Texto extraído
++++

Machado de Assis: autor, que era negro, teve sua cor corrigida em fotos históricas somente no ano passado; nova tradução de seu romance mais famoso virou febre nos EUA (Reprodução/Wikimedia Commons)
Tamires Vitorio
Publicado em 5 de junho de 2020 às 18h42.
Última atualização em 5 de junho de 2020 às 19h33.
O autor brasileiro Machado de Assis caiu no gosto dos americanos. Em 2 de junho, a editora Penguin lançou nos Estados Unidos uma nova tradução do livro de 1881 Memórias Póstumas de Brás Cubas (em inglês, "The Posthumous Memoirs of Brás Cubas"). A pesquisadora Flora Thomson-Deveaux foi a responsável pela nova versão em inglês do clássico brasileiro.
Na Amazon e na livraria Barnes & Noble, o livro esgotou em apenas um dia. Até o momento, nesta sexta-feira, 5, os estoques físicos ainda não foram repostos. No site da Amazon, o livro é o mais vendido na categoria "Ficção Latino-americana e caribenha."
"Estou ciente de que não é o momento de celebrar o lançamento de um livro, mas eu não teria dedicado anos da minha vida para traduzir este aqui se eu não estivesse convencida de que é uma obra para todas as eras", afirmou a tradutora da edição em seu perfil no Twitter. Isso porque, no dia 2 de junho, o mundo estava passando pelo sétimo dia de protestos contra o racismo após o assassinato de George Floyd, homem negro morto pela polícia de Minneapolis, nos Estados Unidos.

++++

Dados brutos

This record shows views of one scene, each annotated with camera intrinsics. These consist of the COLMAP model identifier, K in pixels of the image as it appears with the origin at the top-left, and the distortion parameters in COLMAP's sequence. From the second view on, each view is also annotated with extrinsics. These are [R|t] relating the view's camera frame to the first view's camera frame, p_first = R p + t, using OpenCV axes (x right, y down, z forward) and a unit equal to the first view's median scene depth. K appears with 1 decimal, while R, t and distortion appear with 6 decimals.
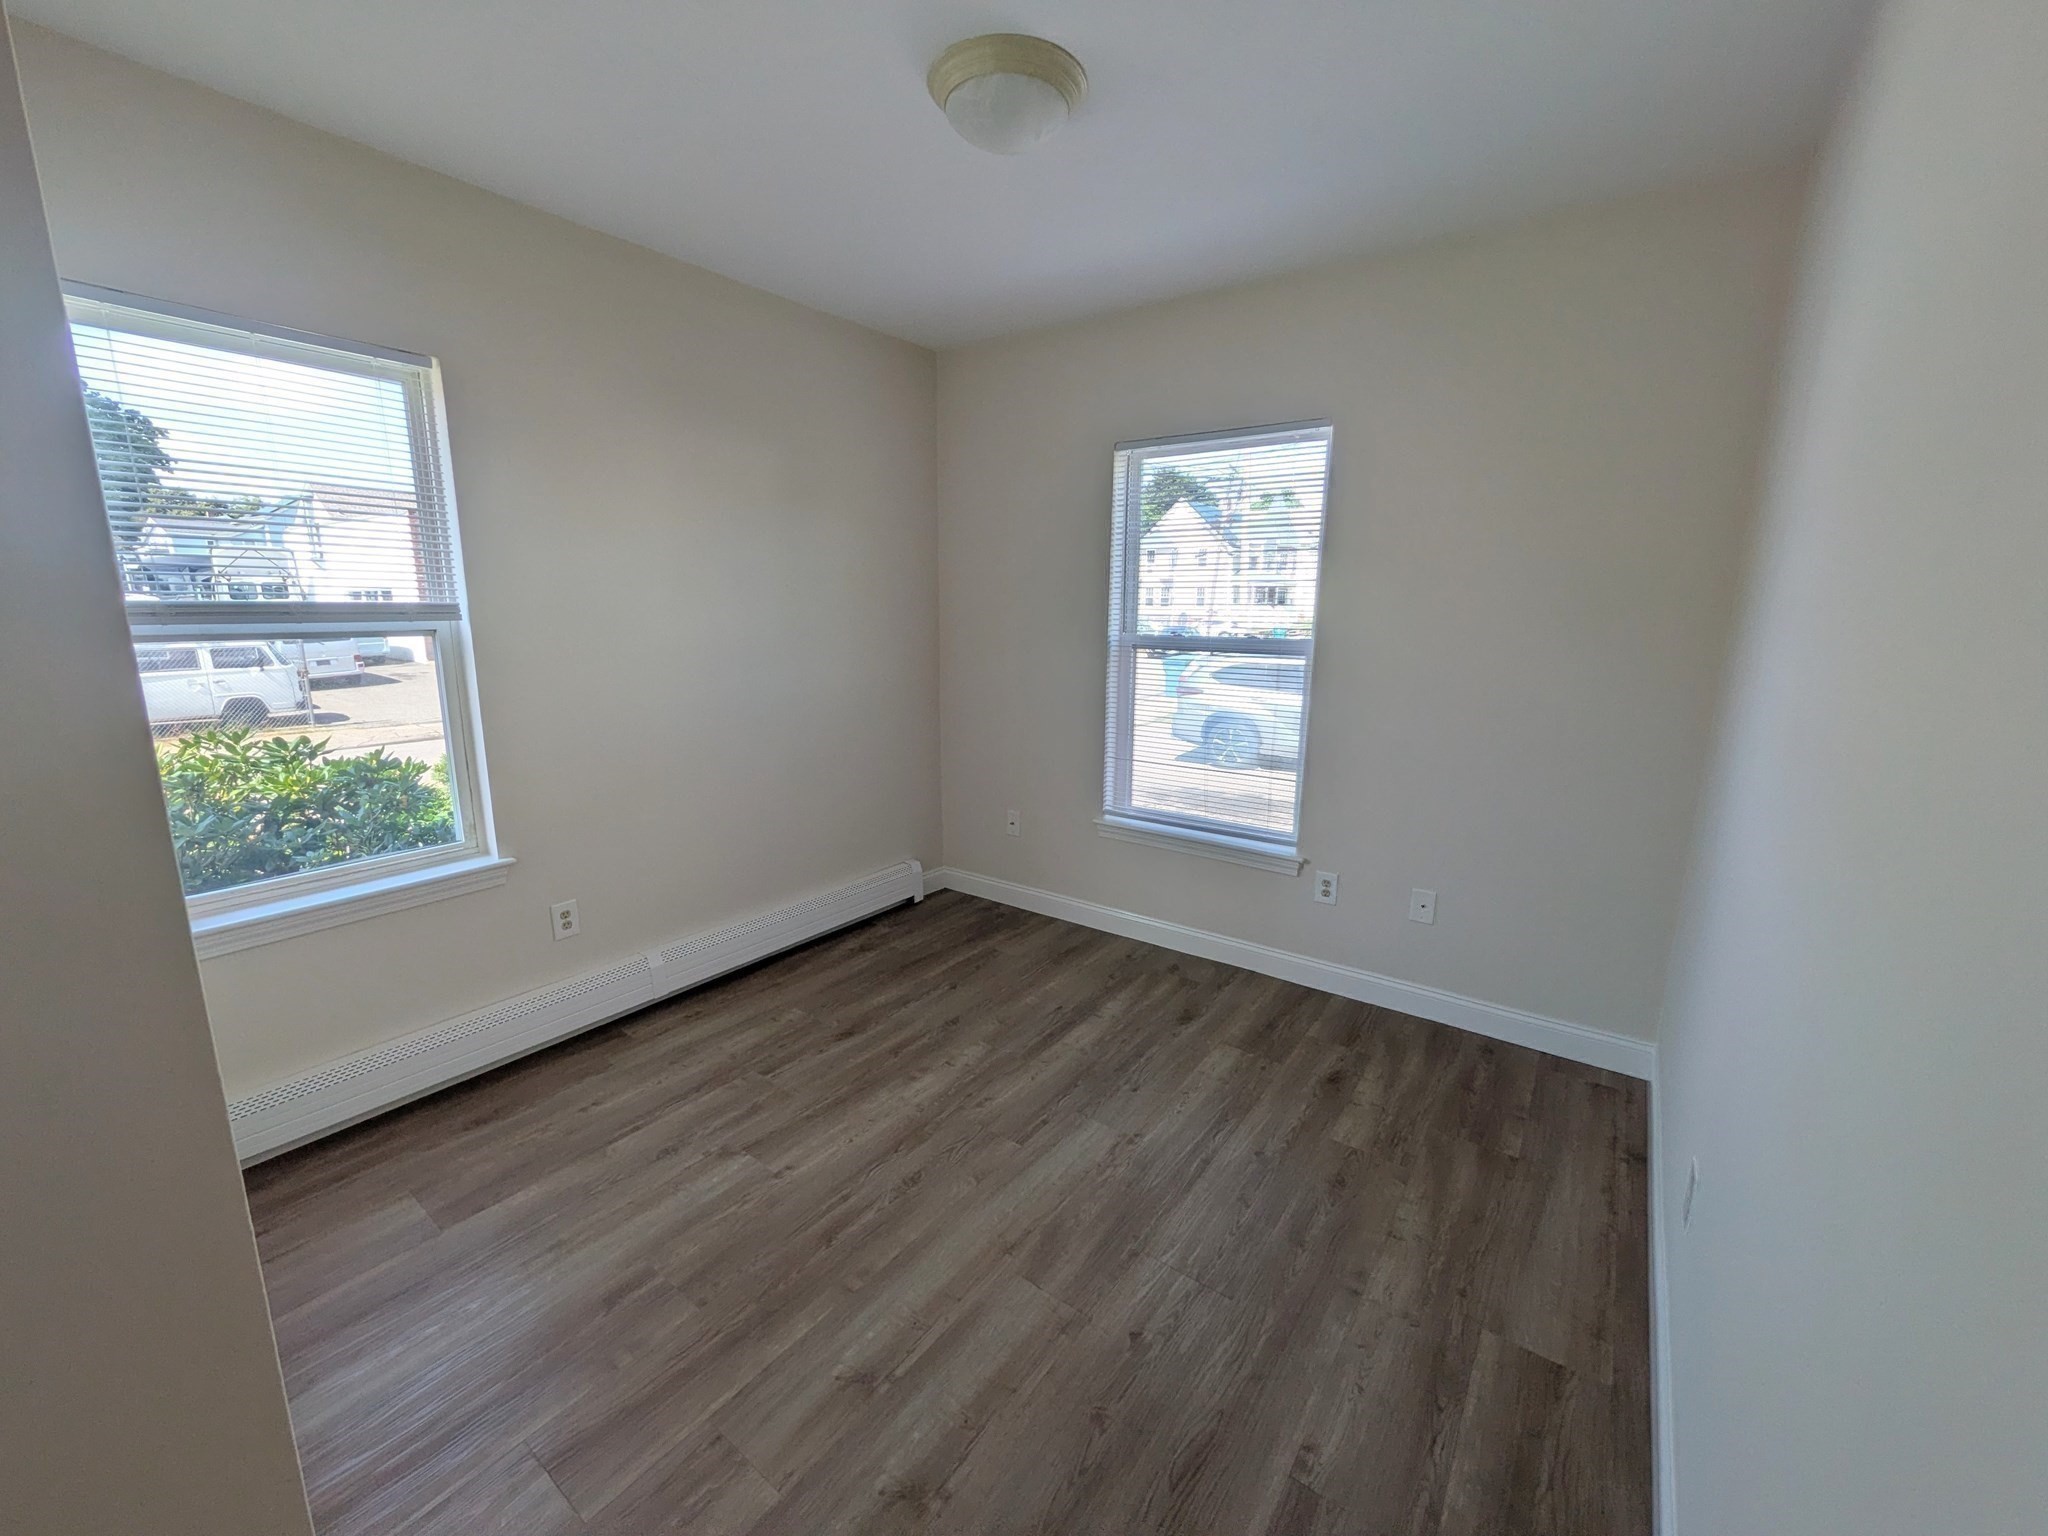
lens RADIAL K [[809.7, 0, 1025.9], [0, 809.7, 763.9], [0, 0, 1]] dist [-0.006290, 0.000265]
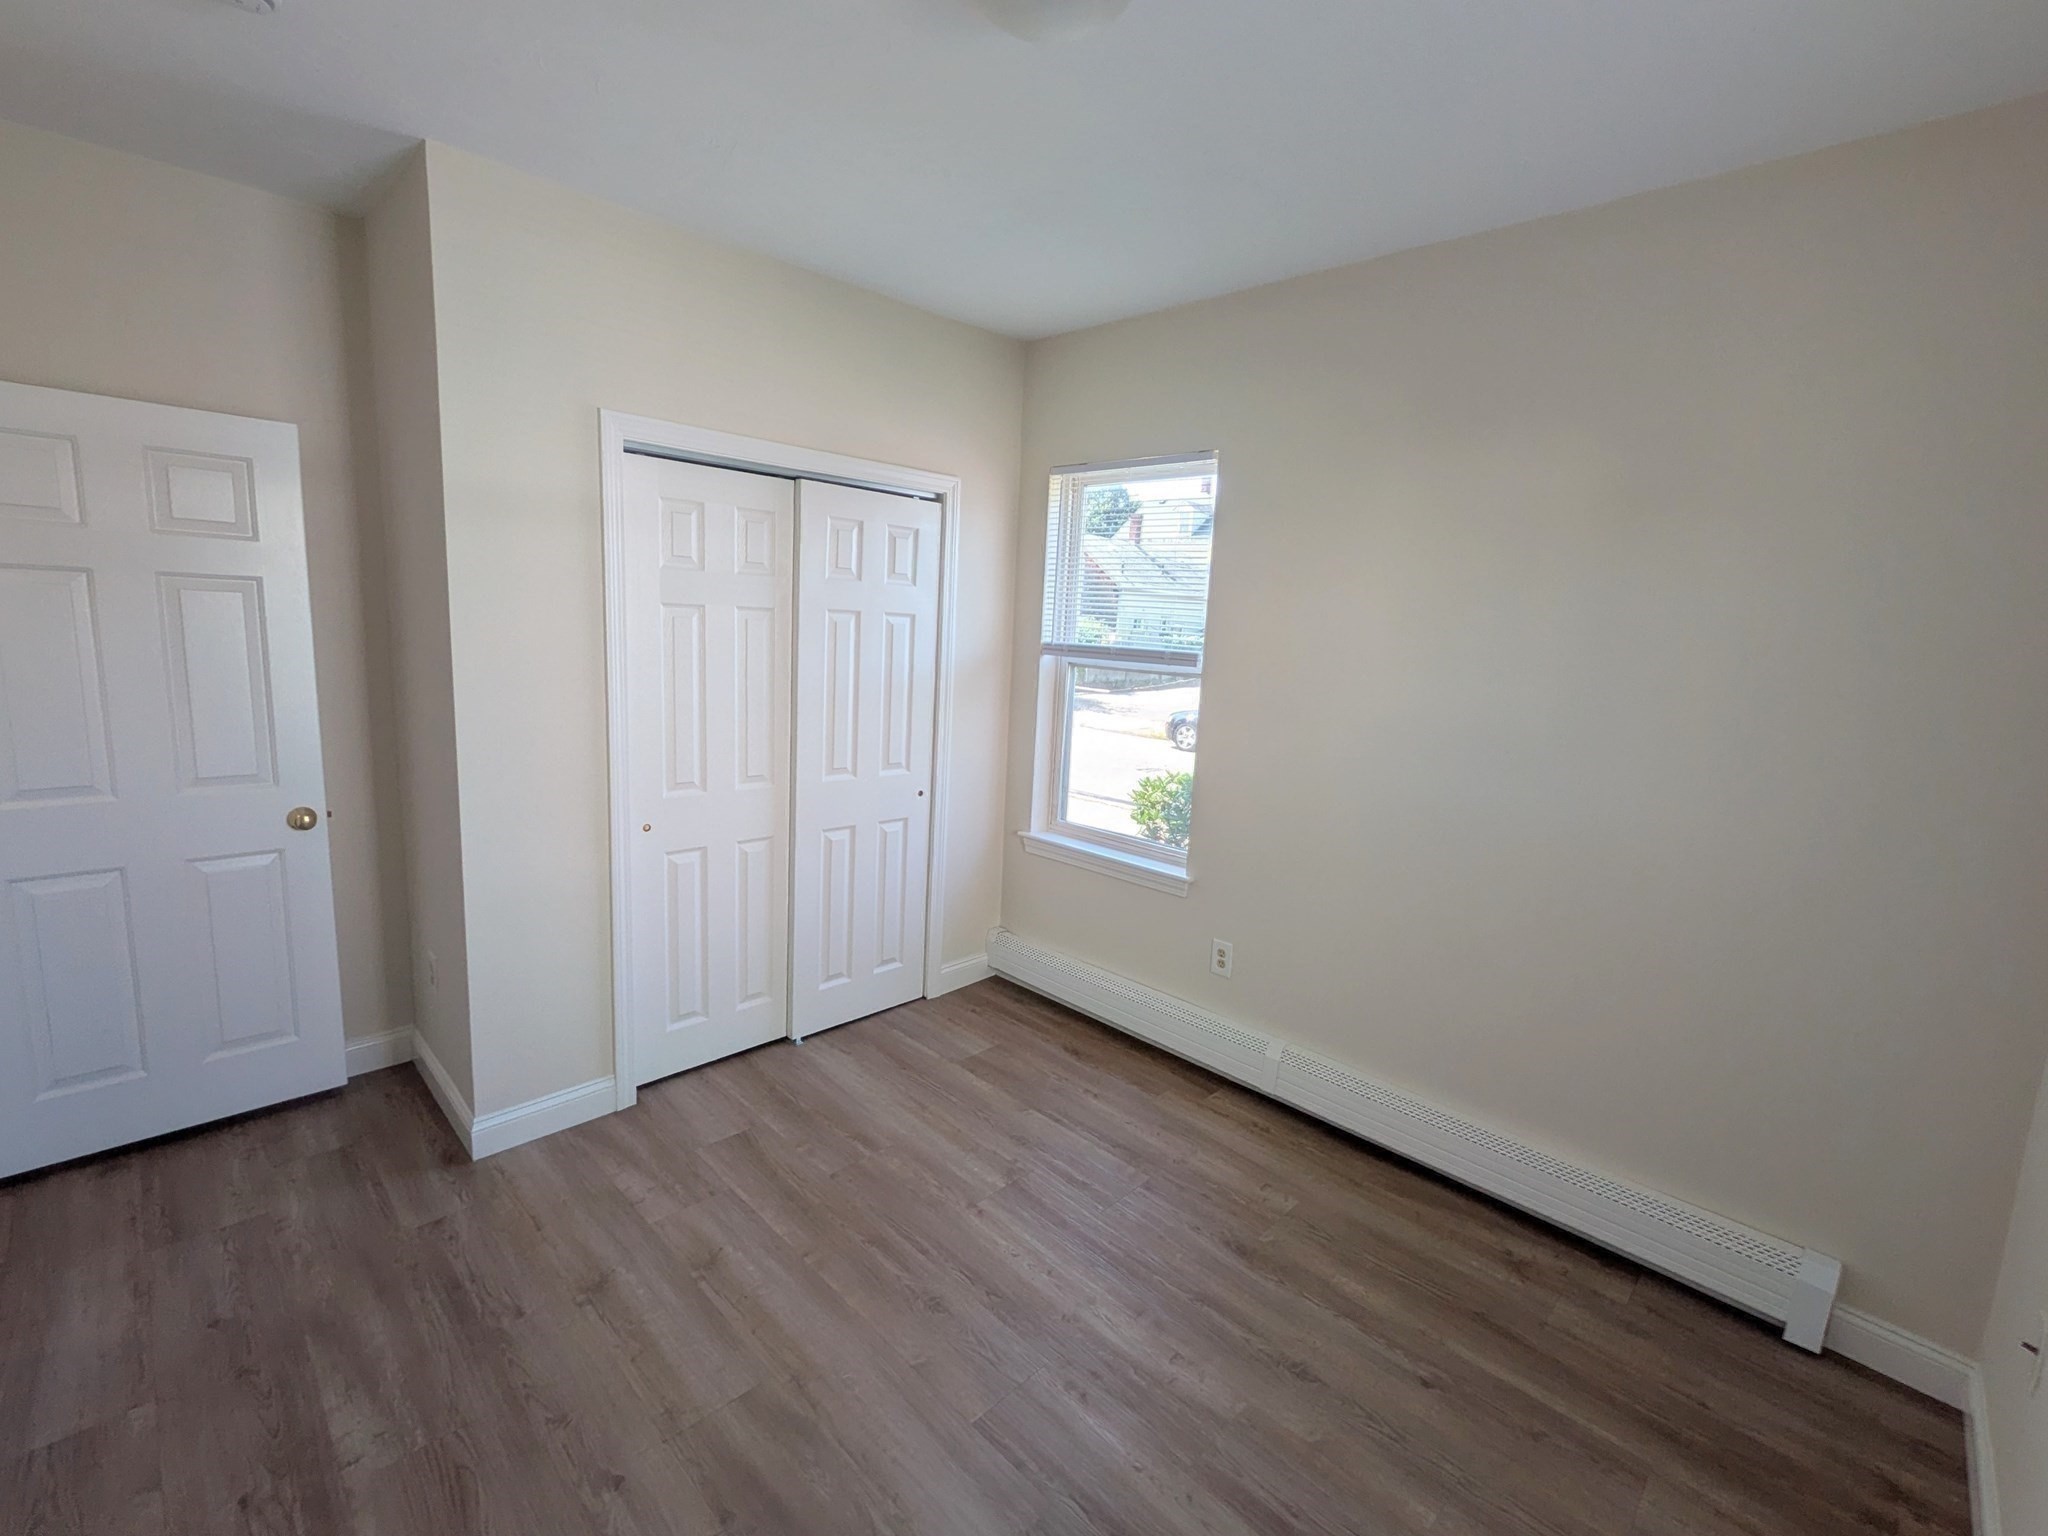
lens RADIAL K [[896.9, 0, 1021.6], [0, 896.9, 751.3], [0, 0, 1]] dist [0.001749, -0.000915]
pose [[-0.141052, 0.133123, -0.981011, 0.685116], [-0.242647, 0.956045, 0.164624, -0.229929], [0.959806, 0.261260, -0.102550, 0.979232]]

++++

Lista de tarefas
(A) Segundo a notícia sobre a tradução de Machado de Assis, quem assinou a nova versão em inglês do livro?
(B) Liste todas as empresas e plataformas mencionadas na notícia sobre a tradução de Machado de Assis, a partir do trecho "O autor brasileiro Machado de Assis caiu no gosto dos americanos".
(C) Prossiga com a notícia sobre a tradução de Machado de Assis a partir do ponto em que o texto termina.

Respostas dadas
(A) A pesquisadora Flora Thomson-Deveaux.

(B) Penguin, Amazon, Barnes & Noble, Twitter

(C)
I am fully aware that it’s a strange time to be celebrating a book launch. But I wouldn’t have dedicated years of my life to translating this one if I weren’t convinced that it was a novel for the ages. pic.twitter.com/DbfuXRUYVL
— Flora Thomson-DeVeaux (@ruivanorio) June 2, 2020
Machado de Assis era um homem negro — o que torna o lançamento de seu livro em inglês ainda mais simbólico. Em julho do ano passado, uma ação corrigiu a cor da pele do autor, consagrado por outras obras, como Dom Casmurro, seu livro mais famoso, e Quincas Borba, em fotos históricas. Por muitas décadas, a cor da pele de Machado foi colocada de lado e gerações de alunos entenderam que o maior nome da literatura brasileira era branco. O escritor era filho de pai negro e mãe branca e passou a infância na pobreza.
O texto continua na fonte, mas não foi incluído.